══ Texto citado

Por último, me fastidia leer en los periódicos de jóvenes poetas que el escritor no debe aspirar más que a la gloria. Sí, claro, de acuerdo, suena pueril decirlo. Pero también hay que vivir. Si no se nace con dinero, ¿qué hacer? ¿Acaso echamos de menos los tiempos en que se apaleaba a Voltaire, en que Racine moría por culpa de una rabieta de Luis XIV, en que la literatura entera se encontraba al servicio de una nobleza embrutecida y estúpida? ¿Cómo? ¿Llevan ustedes la ingratitud hasta el extremo de no comprender esta época nuestra de esplendor y gloria acusándola de mercantilismo, cuando en realidad garantiza el derecho a trabajar y a vivir? Si no pueden ustedes vivir de sus versos, de sus primeros ensayos, dedíquense a otra cosa, ingresen en la Administración, esperen a que el público acuda a ustedes. El Estado no les debe nada. Soñar con una literatura subvencionada es una deshonra. Luchen, coman pan duro, piquen piedra de día y escriban obras maestras por la noche. Piensen que, si tienen talento, fuerza, acabarán por lograr fama y riqueza. Así es la vida, así es la época que nos ha tocado vivir. ¿Por qué volverse puerilmente contra ella si no hay duda de que seguirá siendo una época grandiosa entre las más grandes?

════

| Problema planteado 1 |
En el fragmento sobre los escritores y el dinero, ¿por qué se dice que es una ingratitud acusar de mercantilismo a la época actual? Contesta en una a tres oraciones.
| Problema planteado 2 |
Sigue escribiendo el fragmento sobre los escritores y el dinero a partir de su última oración.
Los ítems vienen de una fuente distinta a la del texto.

══ Ítems proporcionados

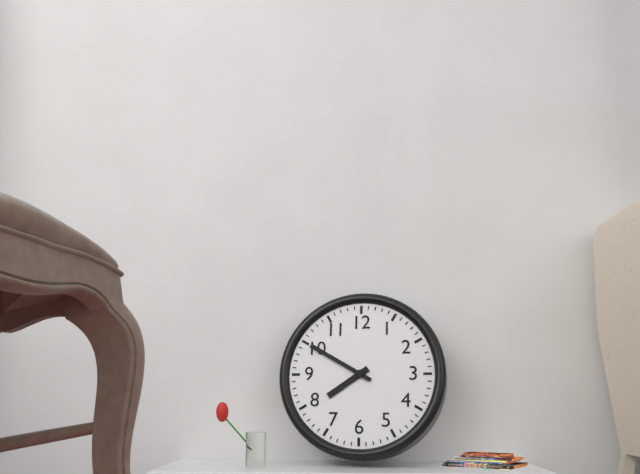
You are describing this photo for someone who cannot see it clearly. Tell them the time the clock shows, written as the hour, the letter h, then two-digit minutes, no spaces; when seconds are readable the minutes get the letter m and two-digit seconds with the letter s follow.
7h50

════
══ Ítems proporcionados

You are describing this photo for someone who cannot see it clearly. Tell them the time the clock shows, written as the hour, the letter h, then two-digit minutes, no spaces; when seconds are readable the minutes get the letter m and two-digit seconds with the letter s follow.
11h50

════
══ Ítems proporcionados

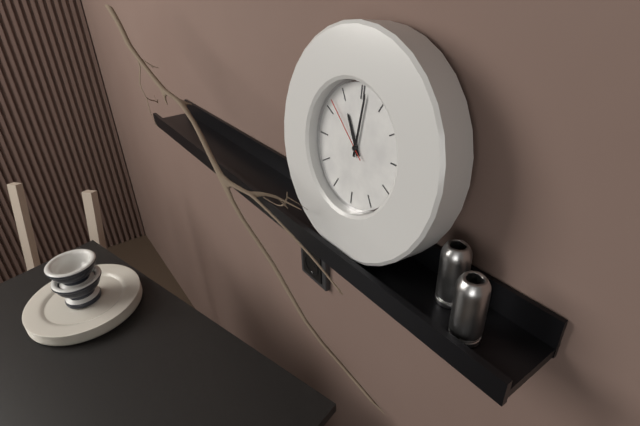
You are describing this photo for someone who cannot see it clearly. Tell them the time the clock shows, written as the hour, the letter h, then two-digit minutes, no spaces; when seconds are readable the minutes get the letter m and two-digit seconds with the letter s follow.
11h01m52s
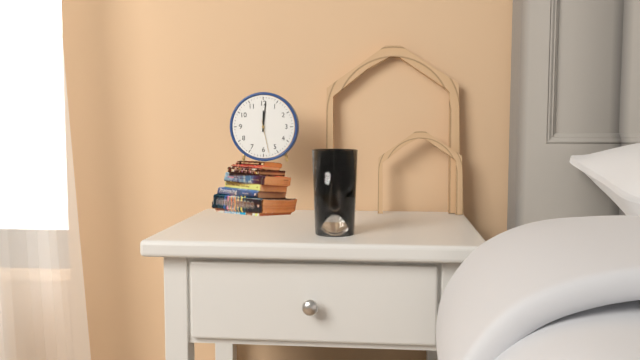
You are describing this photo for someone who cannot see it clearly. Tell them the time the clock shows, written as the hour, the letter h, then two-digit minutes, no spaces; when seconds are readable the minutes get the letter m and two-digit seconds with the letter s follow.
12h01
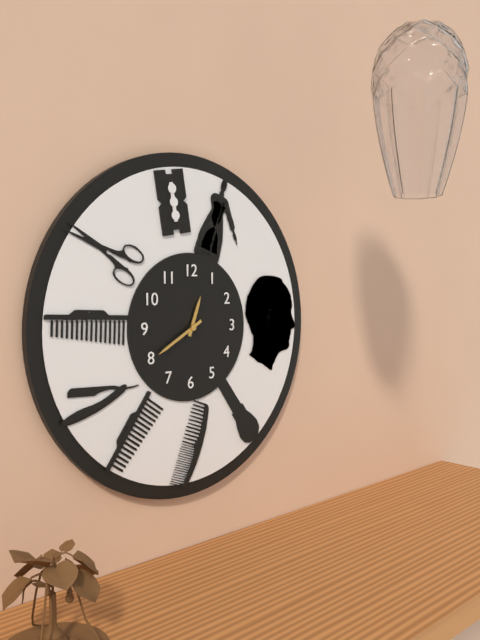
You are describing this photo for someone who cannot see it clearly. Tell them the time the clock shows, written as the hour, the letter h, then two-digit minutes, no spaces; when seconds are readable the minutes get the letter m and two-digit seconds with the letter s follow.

════

| Resultado 1 |
Porque esa época, en realidad, garantiza el derecho a trabajar y a vivir. Por eso el texto la presenta como una época de esplendor y gloria.

| Resultado 2 |
Entiendo perfectamente lo que podría decirse si tratásemos el asunto desde determinados puntos de vista incómodos. El mercantilismo debería nacer del nuevo apetito de lectura, de la multiplicación de los periódicos. ¿Pero cómo podría eso molestar a un escritor de verdad? ¿¡Qué más da si ganan menos, mientras tengan qué comer!? Dense cuenta, además, de que si un Ponson du Terrail amasa una fortuna, es porque trabaja muchísimo, bastante más que los juntaversos que se dedican a insultarlo. Sin duda, desde el punto de vista literario el mérito es nulo; pero la tarea enorme que realiza el folletinista justifica la ganancia, que también repercute en los periódicos. Nosotros no tratamos directamente con el público; entre él y nosotros hay especuladores, editores o directores teatrales, un pueblo entero que vive de nuestras obras, que gana millones a costa de nuestro trabajo; ¿¡Y no pensamos participar de ello, vamos a renegar del dinero so pretexto de que es indigno!? Esto no son más que ideas malsanas, arengas vacías y culpables contra las cuales es hora de reaccionar. Quienes así hablan son los principiantes paupérrimos que sufren porque todavía no pueden vivir de lo que escriben, o los escritores que nunca se han visto necesitados y tratan a la literatura como a una amante a la que siempre han pagado cenas galantes.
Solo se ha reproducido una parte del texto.